-- START OF THE INPUT --
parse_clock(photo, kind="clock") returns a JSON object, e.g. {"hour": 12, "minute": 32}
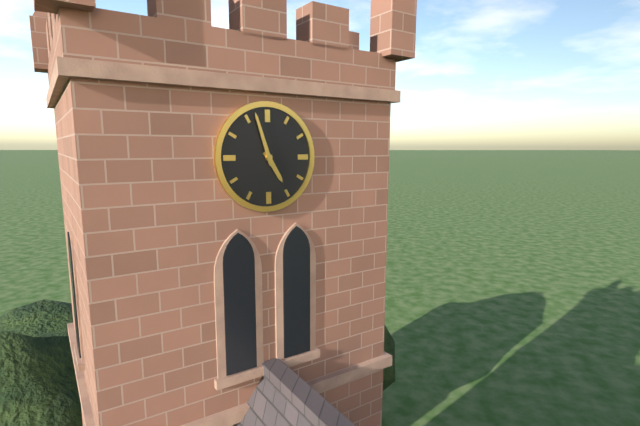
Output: {"hour": 4, "minute": 57}
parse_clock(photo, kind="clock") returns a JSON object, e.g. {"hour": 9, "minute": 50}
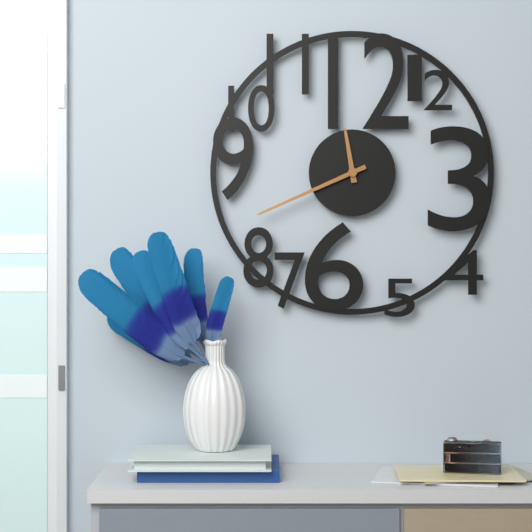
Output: {"hour": 11, "minute": 41}
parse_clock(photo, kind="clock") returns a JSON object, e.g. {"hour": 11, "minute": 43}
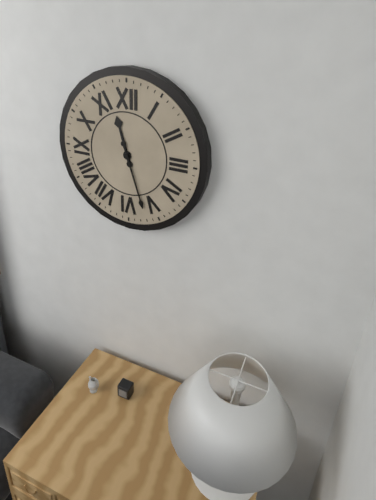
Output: {"hour": 11, "minute": 27}
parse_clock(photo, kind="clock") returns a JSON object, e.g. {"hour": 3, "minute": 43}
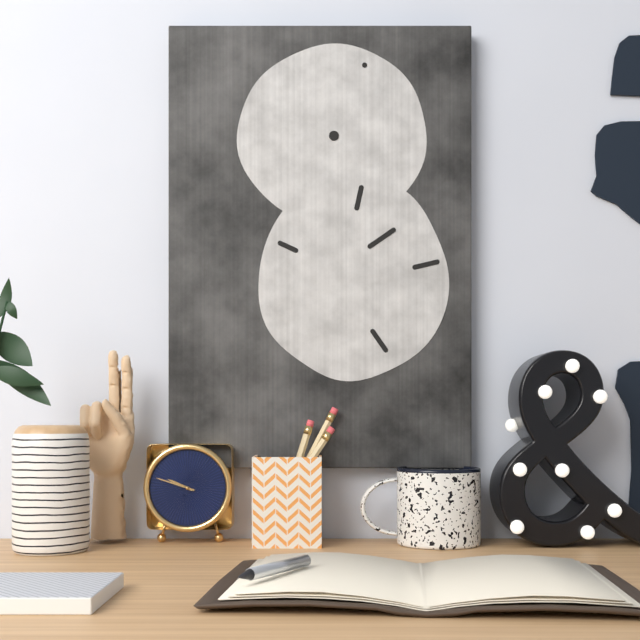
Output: {"hour": 9, "minute": 48}
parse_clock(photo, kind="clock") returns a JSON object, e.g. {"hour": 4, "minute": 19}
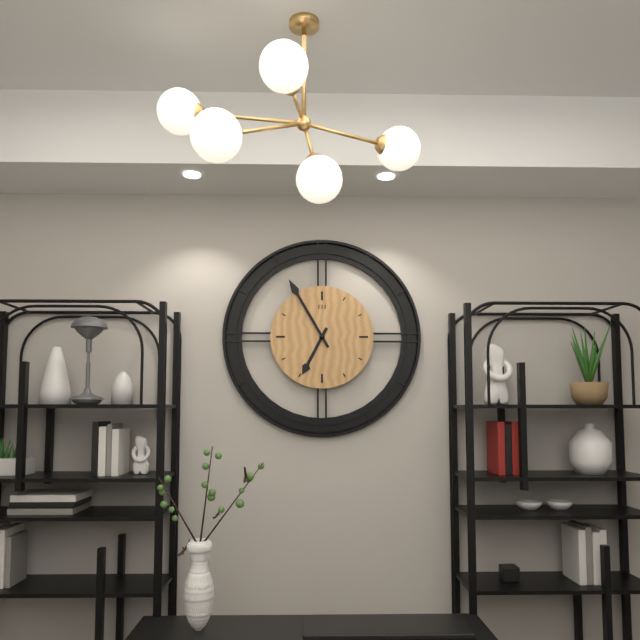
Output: {"hour": 6, "minute": 55}
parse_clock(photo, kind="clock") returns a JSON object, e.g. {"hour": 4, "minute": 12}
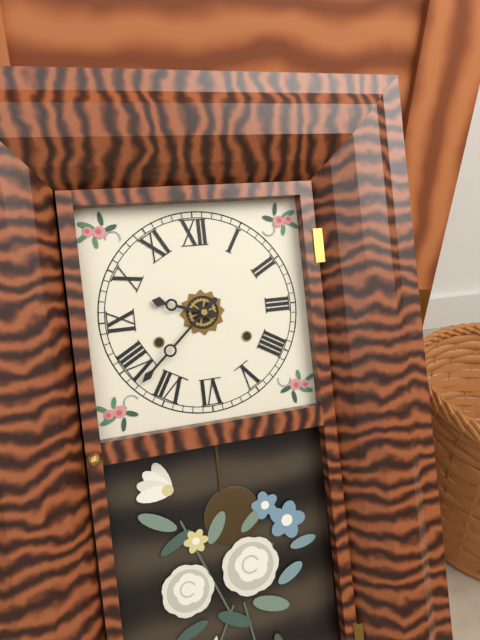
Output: {"hour": 9, "minute": 38}
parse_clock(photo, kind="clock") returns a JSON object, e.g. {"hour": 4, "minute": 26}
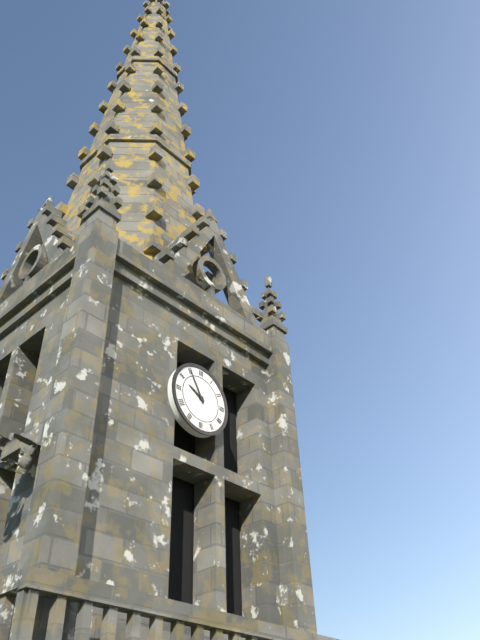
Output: {"hour": 9, "minute": 55}
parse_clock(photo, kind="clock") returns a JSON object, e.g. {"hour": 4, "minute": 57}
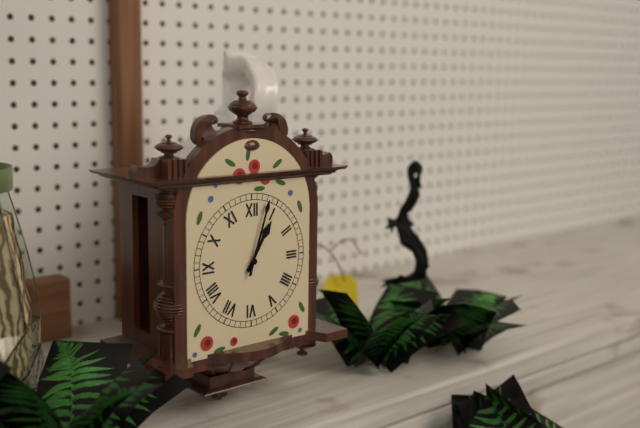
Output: {"hour": 1, "minute": 3}
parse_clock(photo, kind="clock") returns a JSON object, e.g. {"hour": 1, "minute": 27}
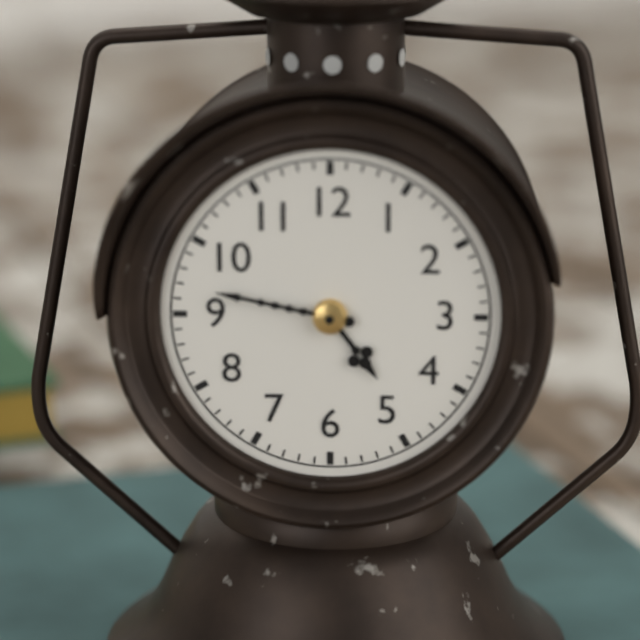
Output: {"hour": 4, "minute": 47}
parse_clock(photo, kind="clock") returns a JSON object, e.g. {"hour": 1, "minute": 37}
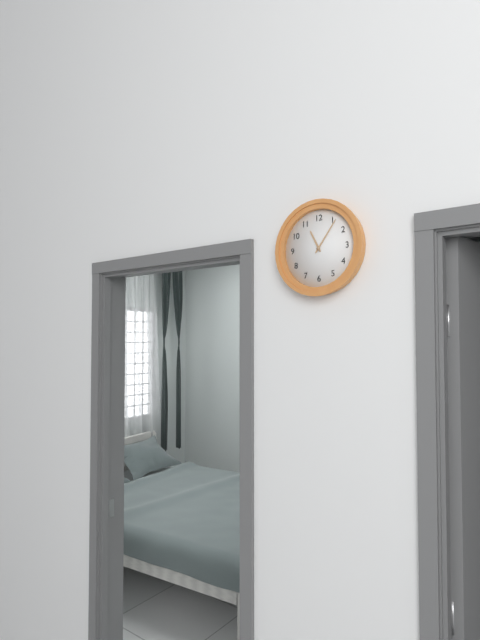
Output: {"hour": 11, "minute": 6}
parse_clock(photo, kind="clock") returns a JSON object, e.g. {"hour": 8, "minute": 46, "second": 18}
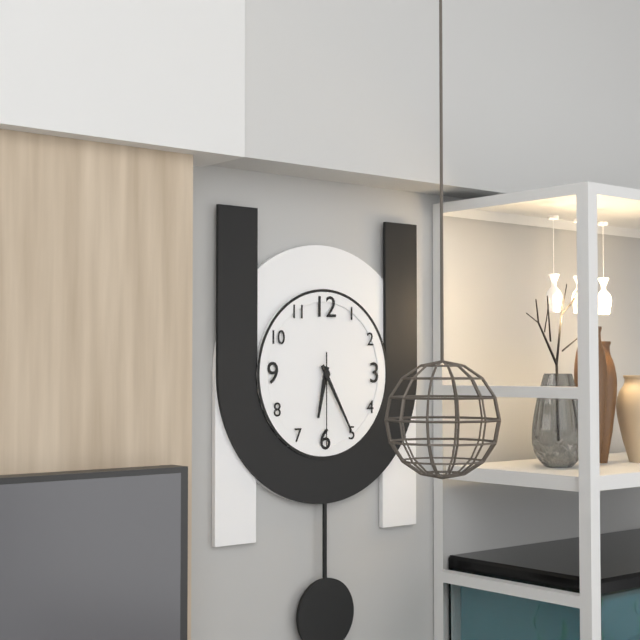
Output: {"hour": 6, "minute": 25, "second": 30}
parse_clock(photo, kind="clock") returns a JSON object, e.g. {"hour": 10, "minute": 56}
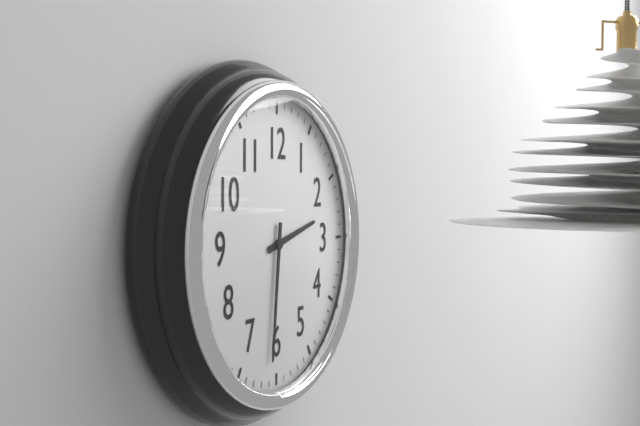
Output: {"hour": 2, "minute": 31}
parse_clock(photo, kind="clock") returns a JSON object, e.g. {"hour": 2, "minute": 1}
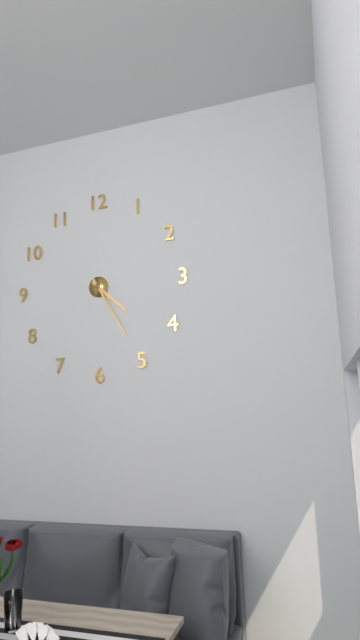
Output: {"hour": 4, "minute": 25}
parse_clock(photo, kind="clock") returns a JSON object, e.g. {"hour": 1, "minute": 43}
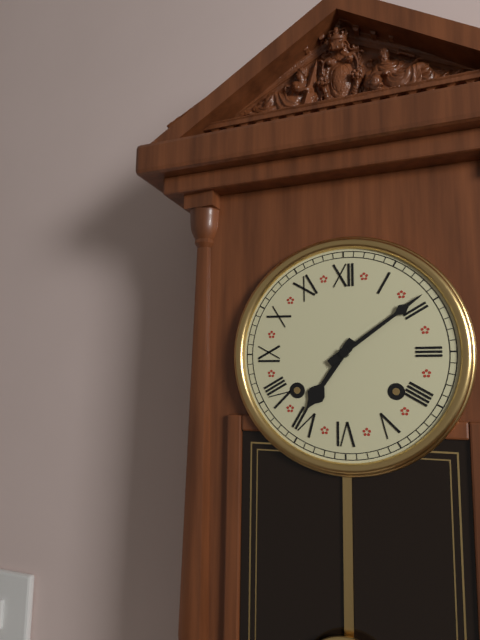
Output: {"hour": 7, "minute": 9}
-- END OF THE INPUT --
# WHAT YOU HAVE TO DO
Count how many lines in the items above contain the word "second". Reply with the number alone.

# WORKED ANSWER
2